Over 2,000 route miles of Britain's railway network are electrified. All other services are diesel operated - except for one, short, narrow-gauge steam-operated tourist line in Wales; Vale of Rheidol-Aberystwyth to Pontarfinach (Devil's Bridge); and many preservation lines.

Rolling Stock:

Passengers are carried in 7,000 locomotive-hauled coaches, 7,000 electric multiple unit coaches and over 3,000 diesel multiple unit coaches.


To haul passenger trains made up of ordinary coaches and freight and parcels trains there are 3,500 diesel and over 300 electric locomotives.


Nearly 900 million passenger journeys a year are made on Britain's railways. These journeys total an estimated 18,000 million miles. More than a third of the journeys are made by season ticket holders.


Over 1,000 Inter-City trains run every weekday, many averaging over 90 mph and with top speeds up to 125 mph.

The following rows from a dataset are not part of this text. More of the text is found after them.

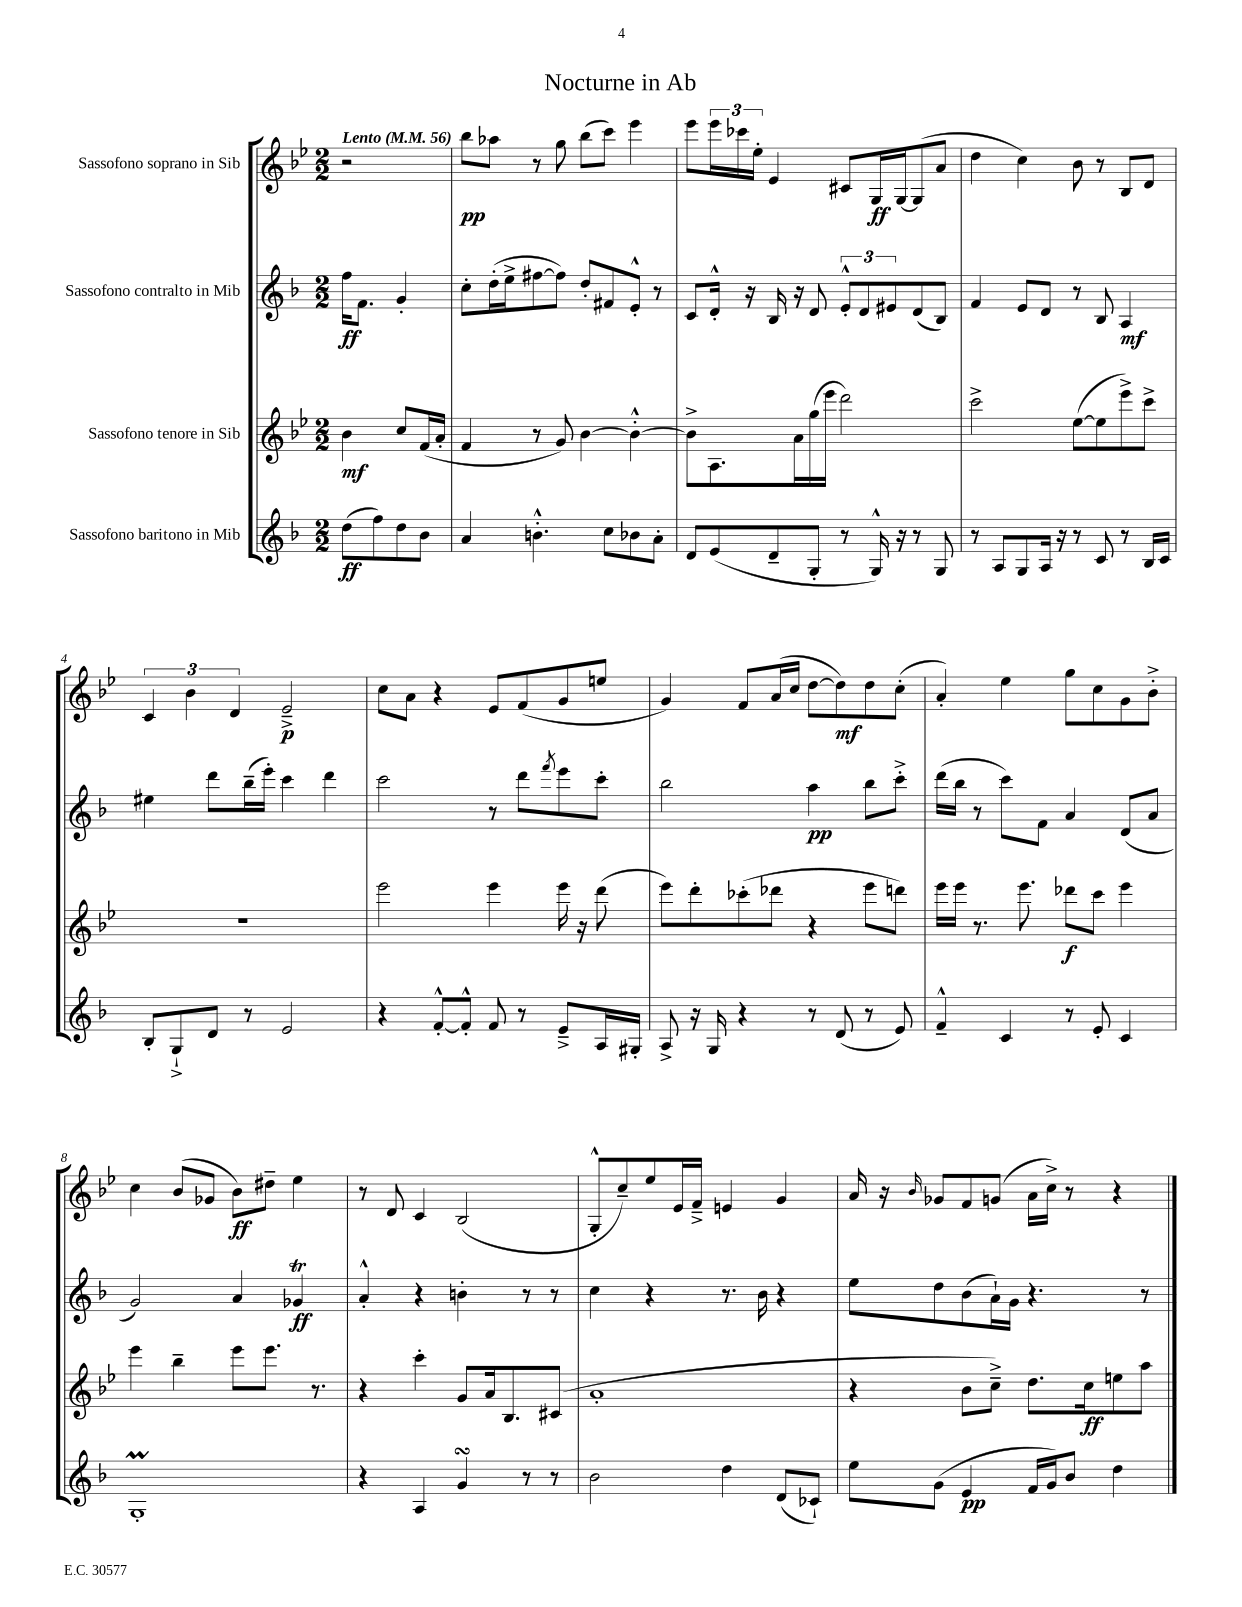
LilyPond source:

\header { title = "Nocturne in Ab" }
<<
\new StaffGroup <<
\new Staff = "s0" \with { instrumentName = "Sassofono soprano in Sib" } {
    \clef treble \key bes \major \numericTimeSignature \time 2/2 \partial 2 \tempo "Lento" 4 = 56
    r2 |
    bes''8\pp aes''8 r8 g''8 bes''8( c'''8) ees'''4 |
    ees'''8 \tuplet 3/2 { ees'''16 ces'''16 ees''16-. } ees'4 cis'8 g16\ff g16~ g8( a'8 |
    d''4 c''4) bes'8 r8 bes8 d'8 |
    \tuplet 3/2 { c'4 bes'4 d'4 } ees'2--->\p |
    c''8 a'8 r4 ees'8 f'8( g'8 e''8 |
    g'4) f'8 a'16( c''16 d''8~ d''8\mf) d''8 c''8-.( |
    a'4-.) ees''4 g''8 c''8 g'8 bes'8-.-> |
    c''4 bes'8( ges'8 bes'8\ff) dis''8-- ees''4 |
    r8 d'8 c'4 bes2( |
    g8-.-^ c''8--) ees''8 ees'16 f'16---> e'4 g'4 |
    a'16 r16 \grace { bes'16 } ges'8 f'8 g'8( a'16 c''16->) r8 r4 \bar "|." |
}
\new Staff = "s1" \with { instrumentName = "Sassofono contralto in Mib" } {
    \clef treble \key f \major \numericTimeSignature \time 2/2 \partial 2
    f''16\ff f'8. g'4-. |
    c''8-. d''16-.( e''16-> fis''8~ fis''8) d''8-. fis'8 e'8-.-^ r8 |
    c'8 d'16-.-^ r16 bes16 r16 d'8 \tuplet 3/2 { e'8-.-^ d'8 eis'8 } d'8( bes8) |
    f'4 e'8 d'8 r8 bes8 a4\mf |
    eis''4 d'''8 bes''16--( e'''16-.) c'''4 d'''4 |
    c'''2 r8 d'''8 \acciaccatura { f'''8 } e'''8 c'''8-. |
    bes''2 a''4\pp bes''8 c'''8-.-> |
    d'''16( bes''16 r8 c'''8) f'8 a'4 d'8( a'8 |
    g'2) a'4 ges'4\trill\ff |
    a'4-.-^ r4 b'4-. r8 r8 |
    c''4 r4 r8. bes'16 r4 |
    e''8 d''8 bes'8( a'16-!) g'16 r4. r8 \bar "|." |
}
\new Staff = "s2" \with { instrumentName = "Sassofono tenore in Sib" } {
    \clef treble \key bes \major \numericTimeSignature \time 2/2 \partial 2
    bes'4\mf c''8 f'16( a'16-. |
    f'4 r8 g'8) bes'4~ bes'4~-.-^ |
    bes'8-> a8. a'16 g''16( ees'''16 d'''2) |
    c'''2-> ees''8~( ees''8 ees'''8->) c'''8-> |
    R1 |
    ees'''2 ees'''4 ees'''16 r16 d'''8( |
    ees'''8) d'''8-. ces'''8-.( des'''8 r4 ees'''8 d'''8) |
    ees'''16 ees'''16 r8. ees'''8. des'''8\f c'''8 ees'''4 |
    ees'''4 bes''4-- ees'''8 ees'''8. r8. |
    r4 c'''4-. g'8 a'16 bes8. cis'8( |
    a'1-. |
    r4 bes'8 c''8--->) d''8. c''16\ff e''8 a''8 \bar "|." |
}
\new Staff = "s3" \with { instrumentName = "Sassofono baritono in Mib" } {
    \clef treble \key f \major \numericTimeSignature \time 2/2 \partial 2
    d''8\ff( f''8) d''8 bes'8 |
    a'4 b'4.-.-^ c''8 bes'8 a'8-. |
    d'8 e'8( d'8-- g8-. r8 g16-^) r16 r8 g8 |
    r8 a8 g8 a16 r16 r8 c'8 r8 bes16 c'16 |
    bes8-. g8-!-> d'8 r8 e'2 |
    r4 f'8~-.-^ f'8-.-^ f'8 r8 e'8---> a16 gis16-. |
    a8-> r16 g16 r4 r8 d'8( r8 e'8) |
    f'4---^ c'4 r8 e'8-. c'4 |
    g1-.\prall |
    r4 a4 g'4\turn r8 r8 |
    bes'2 d''4 d'8( ces'8-!) |
    e''8 g'8( e'4\pp f'16 g'16) bes'8 d''4 \bar "|." |
}
>>
>>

Over 1,600 trains a day average 70 mph or more between stops.

Longest Journey:

A journey from Penzance to Wick, the two extremes of British Rail's network, involves at least 922 miles of train travel.

Most platforms:

The station with the largest number of platforms is Waterloo. It has 24 main-line and suburban platforms, 4 platforms on the Charing Cross line (Waterloo East station), 8 London Underground platforms (the Waterloo and City line is now part of London Underground and the Jubilee Line now serves Waterloo) for a grand total of 32 platforms!

Busiest Station:

Four signal boxes control Clapham Junction, the world's busiest Junction, through which over 2,000 trains pass every 24 hours. Averaged out over the 24 hours 2,000 passengers pass through the complex rail network at Clapham Junction every minute.

Continuous Welded rail:

Total mileage is over 6,000.


There are over 200 modern power boxes and over 8,000 single track miles are equipped with colour-light signalling. Around 4,000 route miles are equipped with the automatic warning system of train control.


Of over 50,000 bridges, the longest is the Tay Bridge in Scotland, two miles 364 yards, which spans the Firth of Tay near Dundee.

Highest point:

Scotland is also the location of the highest point on the British Rail system: the summit at Druimuachdar, between Perth and Inverness, is 1,484 feet above sea level.

Lowest point:

The bottom of the Severn Tunnel is 144 feet below sea level. At 4 miles 628 yards long it is also notable as the longest of around a thousand tunnels.

Steepest Main Line gradient:

At Exeter is 7- chains of 1 in 31.3; the famous Lickey Incline is 1 in 37.7.

British Transport Hotels:

British Transport used to run 31 top class hotels in England and Scotland but all have been sold off but one Great Eastern London (Liverpool St).

Shipping service:

Sealink, which was BR's shipping subsidiary, had 62 ships providing the largest fleet of its kind in European waters. There were ten Sealink routes for passengers and cars to Europe and four to Ireland. Sealink ferries were sold off to Seacontainers Ltd in the 1980s and they were subsequently sold to Stena in 1990.


BR's subsidiary hovercraft service used to "fly" under the brand name Hoverspeed. It provided rapid cross-Channel transport for people and cars as well as a frequent ferry link between Southampton and Cowes.